Pathophysiology of the Effects of Oxidative Stress on the Skeletal System

Abstract

Reactive oxygen species (ROS) are molecules that are generated primarily during energy production in cells. ROS are involved in critical biological functions such as signal transduction; when the production of ROS is imbalanced, excessive ROS causes oxidative stress, and subsequent cellular damage. Oxidative stress is linked to numerous pathological disorders in major organs including the skeletal system. In an aging society, understanding the role of ROS in skeletal health is critical to developing preventative and therapeutic interventions. Oxidative stress causes defects in cellular differentiation, apoptosis, mitochondrial dysfunction, and inflammation. The effects of oxidative stress on the skeletal system have been implicated in the development of osteoporosis, knee osteoarthritis, and osteonecrosis by inhibiting bone remodeling, increasing osteoclast activity, and decreasing osteoblast function. ROS are also involved in many signaling pathways that regulate immune defense, cell proliferation, and inflammation.
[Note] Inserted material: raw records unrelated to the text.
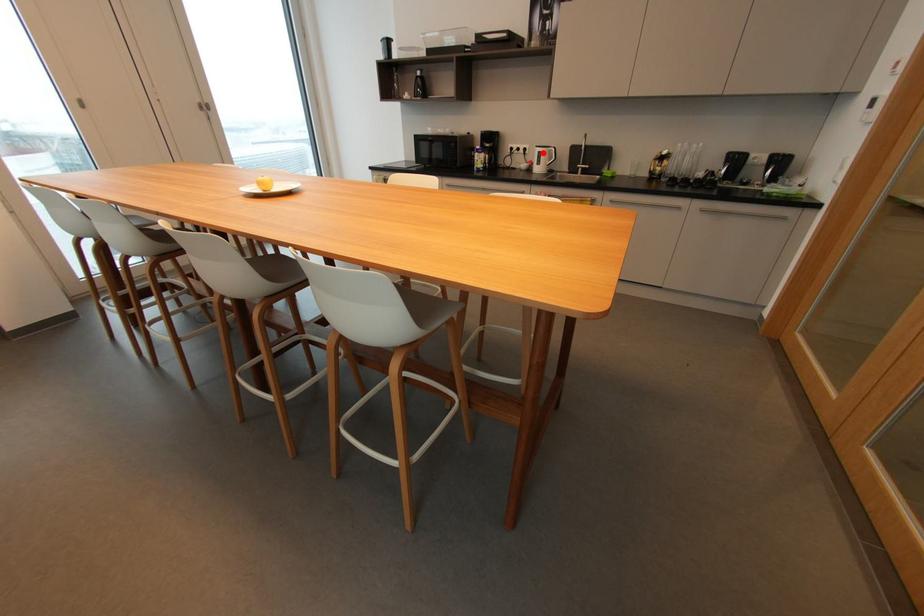
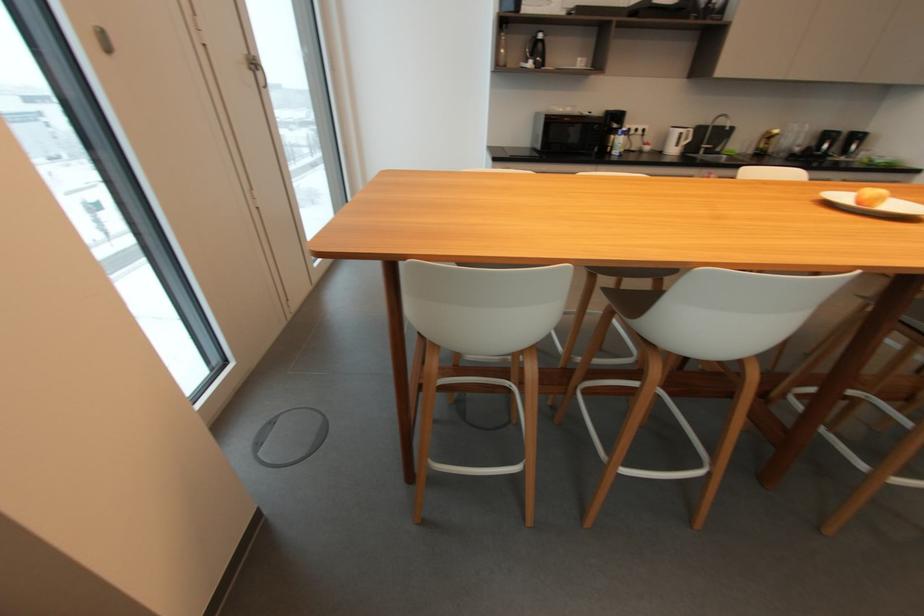
Where in the second image is the point corresponding to the highlighted location from the first image?

(685, 134)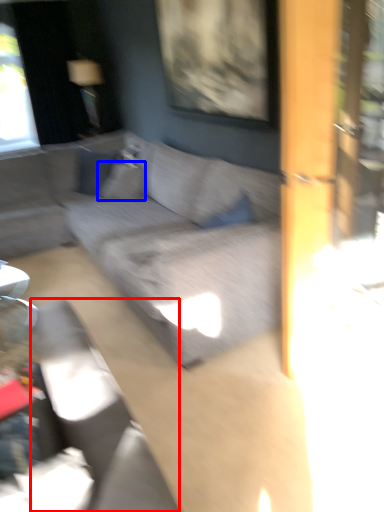
Question: Which of the following is the farthest to the observer, swivel chair (highlighted by a red box) or pillow (highlighted by a blue box)?

Choices:
 (A) swivel chair
 (B) pillow

Answer: (B)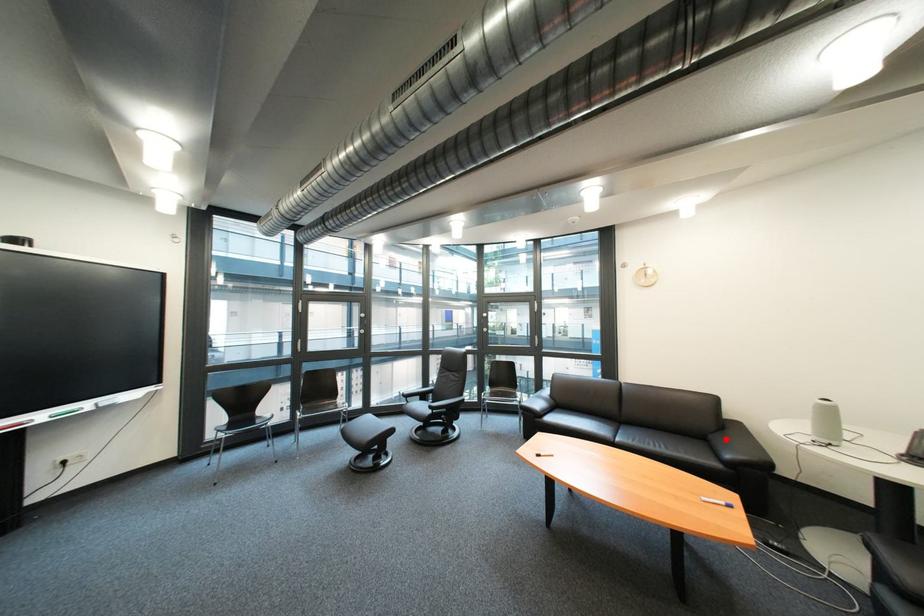
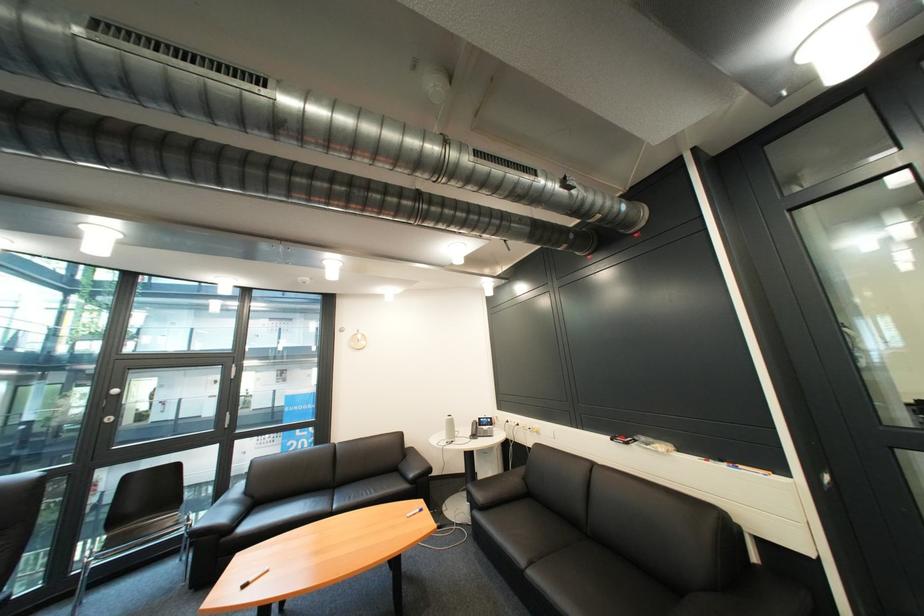
The point at the highlighted location is marked in the first image. Where is the corresponding point in the second image?

(414, 468)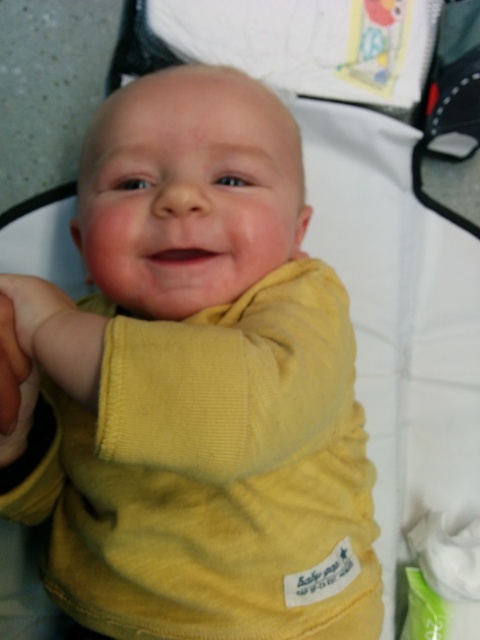
Can you confirm if yellow corduroy baby at center is bigger than white soft cloth at lower right?

Yes.

Can you confirm if yellow corduroy baby at center is positioned below white soft cloth at lower right?

Incorrect, yellow corduroy baby at center is not positioned below white soft cloth at lower right.

At what (x,y) coordinates should I click in order to perform the action: click on yellow corduroy baby at center. Please return your answer as a coordinate pair (x, y). Looking at the image, I should click on (195, 385).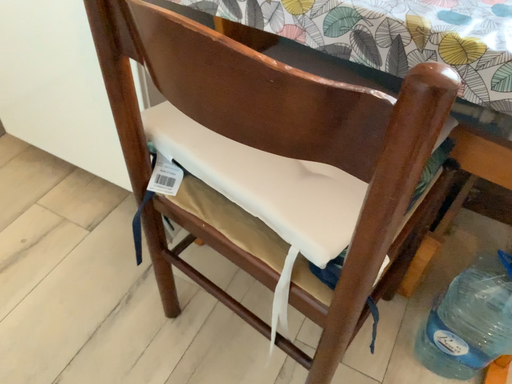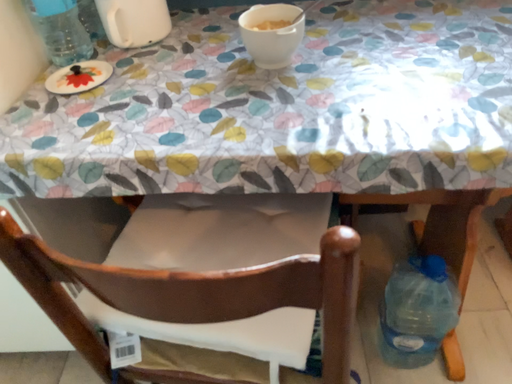
Question: Which way did the camera rotate in the video?

Choices:
 (A) rotated left
 (B) rotated right

Answer: (B)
This underscores the importance of maintaining a balance between ROS and antioxidants to prevent oxidative stress and related diseases. Targeting ROS and oxidative stress mechanisms may offer new treatments for diseases affecting the skeletal system and other organs, potentially improving health outcomes, and extending healthy lifespans. This review highlights the significant impact of oxidative stress on skeletal health and explores potential preventative and therapeutic strategies to mitigate the adverse effects of ROS.